I’ve never been able to use any of the experiments under “Profile CUDA Applications”. This applies to projects I’ve made (based on the template CUDA project), and it also applies to the sample projects that come with Nsight. When I try, the program runs, the Summary Report screen shows up, and under “CUDA Overview / Summary of captured CUDA activity.”, it says “No kernel launches captured! Please verify your activity settings and make sure the kernel filter is setup correctly.”

I’ve gone through http://http.developer.nvidia.com/NsightVisualStudio/3.2/Documentation/UserGuide/HTML/Content/Profile_CUDA_Settings.htm quite a few times, and I don’t notice anything in there that I’m not trying.

I’m using Visual Studio Pro 2012, and I’m doing this on a single machine (no remote debugging). Here’s a step by step of what I’m doing:

1.) Unzip the Nsight samples. Find “Nsight CUDA Samples_vc100.sln” and double click it to launch visual studio.
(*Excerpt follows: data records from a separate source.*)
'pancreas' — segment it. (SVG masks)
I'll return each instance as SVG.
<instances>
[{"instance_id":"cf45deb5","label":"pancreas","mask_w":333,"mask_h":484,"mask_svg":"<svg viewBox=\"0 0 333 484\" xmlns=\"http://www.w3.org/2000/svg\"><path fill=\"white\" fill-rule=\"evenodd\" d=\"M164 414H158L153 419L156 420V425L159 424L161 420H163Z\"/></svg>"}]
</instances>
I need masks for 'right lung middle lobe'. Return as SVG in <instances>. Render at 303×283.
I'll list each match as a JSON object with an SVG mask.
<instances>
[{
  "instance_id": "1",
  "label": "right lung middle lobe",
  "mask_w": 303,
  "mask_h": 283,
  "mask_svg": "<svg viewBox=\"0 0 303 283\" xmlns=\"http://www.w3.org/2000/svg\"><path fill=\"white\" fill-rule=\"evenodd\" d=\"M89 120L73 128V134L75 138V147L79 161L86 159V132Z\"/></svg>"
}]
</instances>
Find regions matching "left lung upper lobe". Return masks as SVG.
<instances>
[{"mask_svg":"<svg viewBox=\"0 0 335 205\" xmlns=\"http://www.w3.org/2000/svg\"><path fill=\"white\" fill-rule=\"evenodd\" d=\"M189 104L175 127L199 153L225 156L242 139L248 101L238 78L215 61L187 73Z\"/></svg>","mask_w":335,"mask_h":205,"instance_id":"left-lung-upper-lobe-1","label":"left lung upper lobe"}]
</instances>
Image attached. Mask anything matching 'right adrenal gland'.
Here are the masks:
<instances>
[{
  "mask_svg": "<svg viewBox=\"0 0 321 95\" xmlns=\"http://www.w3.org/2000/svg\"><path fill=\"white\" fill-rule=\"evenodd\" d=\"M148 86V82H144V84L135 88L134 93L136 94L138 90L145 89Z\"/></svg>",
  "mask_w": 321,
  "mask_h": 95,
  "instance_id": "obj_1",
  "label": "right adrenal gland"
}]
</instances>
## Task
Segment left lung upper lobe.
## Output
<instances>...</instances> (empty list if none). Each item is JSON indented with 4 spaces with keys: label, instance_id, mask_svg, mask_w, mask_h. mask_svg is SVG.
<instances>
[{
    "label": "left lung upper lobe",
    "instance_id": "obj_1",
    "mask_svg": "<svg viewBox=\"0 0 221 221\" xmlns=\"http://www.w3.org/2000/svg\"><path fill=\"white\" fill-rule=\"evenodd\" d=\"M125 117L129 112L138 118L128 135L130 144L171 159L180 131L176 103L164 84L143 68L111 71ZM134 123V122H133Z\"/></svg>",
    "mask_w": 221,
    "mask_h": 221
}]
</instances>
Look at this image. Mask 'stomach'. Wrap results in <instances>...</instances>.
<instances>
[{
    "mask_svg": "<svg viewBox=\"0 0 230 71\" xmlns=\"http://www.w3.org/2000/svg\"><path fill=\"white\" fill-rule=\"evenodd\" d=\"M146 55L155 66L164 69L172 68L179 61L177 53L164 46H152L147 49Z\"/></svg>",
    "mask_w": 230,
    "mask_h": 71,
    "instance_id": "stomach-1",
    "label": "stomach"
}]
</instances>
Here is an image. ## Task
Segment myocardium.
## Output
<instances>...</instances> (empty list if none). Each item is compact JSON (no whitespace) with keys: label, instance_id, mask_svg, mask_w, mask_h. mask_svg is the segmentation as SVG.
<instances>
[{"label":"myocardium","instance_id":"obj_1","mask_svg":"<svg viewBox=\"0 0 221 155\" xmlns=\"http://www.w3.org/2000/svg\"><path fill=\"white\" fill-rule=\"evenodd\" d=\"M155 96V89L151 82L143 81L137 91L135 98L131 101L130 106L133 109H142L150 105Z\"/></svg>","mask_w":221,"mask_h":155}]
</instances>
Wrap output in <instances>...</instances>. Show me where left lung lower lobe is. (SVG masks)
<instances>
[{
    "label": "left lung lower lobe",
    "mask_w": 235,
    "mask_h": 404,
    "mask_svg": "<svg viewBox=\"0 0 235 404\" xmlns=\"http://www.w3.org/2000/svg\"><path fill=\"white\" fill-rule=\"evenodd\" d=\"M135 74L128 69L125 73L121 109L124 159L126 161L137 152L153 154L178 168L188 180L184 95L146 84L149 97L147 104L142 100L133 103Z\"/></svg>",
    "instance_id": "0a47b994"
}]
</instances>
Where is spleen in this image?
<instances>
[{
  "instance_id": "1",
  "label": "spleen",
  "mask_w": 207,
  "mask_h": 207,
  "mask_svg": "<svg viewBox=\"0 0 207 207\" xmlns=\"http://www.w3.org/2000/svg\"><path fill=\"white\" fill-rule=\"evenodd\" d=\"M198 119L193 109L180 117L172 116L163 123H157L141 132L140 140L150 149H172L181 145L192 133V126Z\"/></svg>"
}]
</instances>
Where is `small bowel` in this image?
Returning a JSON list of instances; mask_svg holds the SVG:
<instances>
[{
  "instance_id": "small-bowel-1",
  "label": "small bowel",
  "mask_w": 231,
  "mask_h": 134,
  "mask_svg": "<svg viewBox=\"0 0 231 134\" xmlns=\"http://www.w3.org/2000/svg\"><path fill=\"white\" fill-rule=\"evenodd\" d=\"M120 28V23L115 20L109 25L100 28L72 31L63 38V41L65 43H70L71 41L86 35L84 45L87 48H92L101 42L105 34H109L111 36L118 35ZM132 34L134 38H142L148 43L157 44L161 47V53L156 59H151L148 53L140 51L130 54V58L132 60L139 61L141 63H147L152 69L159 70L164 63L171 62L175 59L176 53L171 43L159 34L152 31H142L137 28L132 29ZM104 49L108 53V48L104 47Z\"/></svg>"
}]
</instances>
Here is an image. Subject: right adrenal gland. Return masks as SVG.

Tell visual studio to upgrade the solution file to VS 2012 format when it asks.
2.) Build → Rebuild Solution, make sure matrixMul is selected in Solution Explorer
3.) Start up Nsight Monitor
4.) In visual studio, NSIGHT → Start Performance Analysis…
5.) Notice that ‘Connection Status’ has a green light, while ‘Application Control’ and ‘Capture Control’ have red lights.
6.) Change Activity type to ‘Profile CUDA Application’
7.) Notice that ‘Kernels to Profile’ is empty (which supposedly means it’ll capture all kernel launches)
8.) Change ‘Experiments to Run’ from the default ‘Overview’ to ‘All’
9.) Click the Launch button under ‘Application Control’

The application runs, I see some text in the console window for a very short moment and the console window disappears. The ‘Summary Report’ page pops up in Visual Studio, and the “No kernel launches captured!” error message is there.

Based on what I’ve read while trying to figure this out, I changed ‘Code Generation’ in the property pages to “compute_20,sm_20”, but this didn’t help. I also tried uninstalling Nsight 3.2 and installing Nsight 3.1, but that didn’t help. I tried putting the kernel’s function name in the ‘kernel filter’ box. I’ve also tried the regular expression .* , but neither helped. Also, I did find that if I prevent the program from finishing right away, I can see that all three lights on the activity page are green while the program is running.

So am I missing a step? Am I doing something completely unexpected or nonsensical? I’ve never been able to get this work on any project, so I have no working baseline to compare to, and I have no idea what I’m doing.

I found my problem: I had updated my graphics drivers. I reinstalled the cuda 5.5.20 toolkit, which removed the newer drivers and rolled me back to the version bundled with CUDA. And now everything is fine.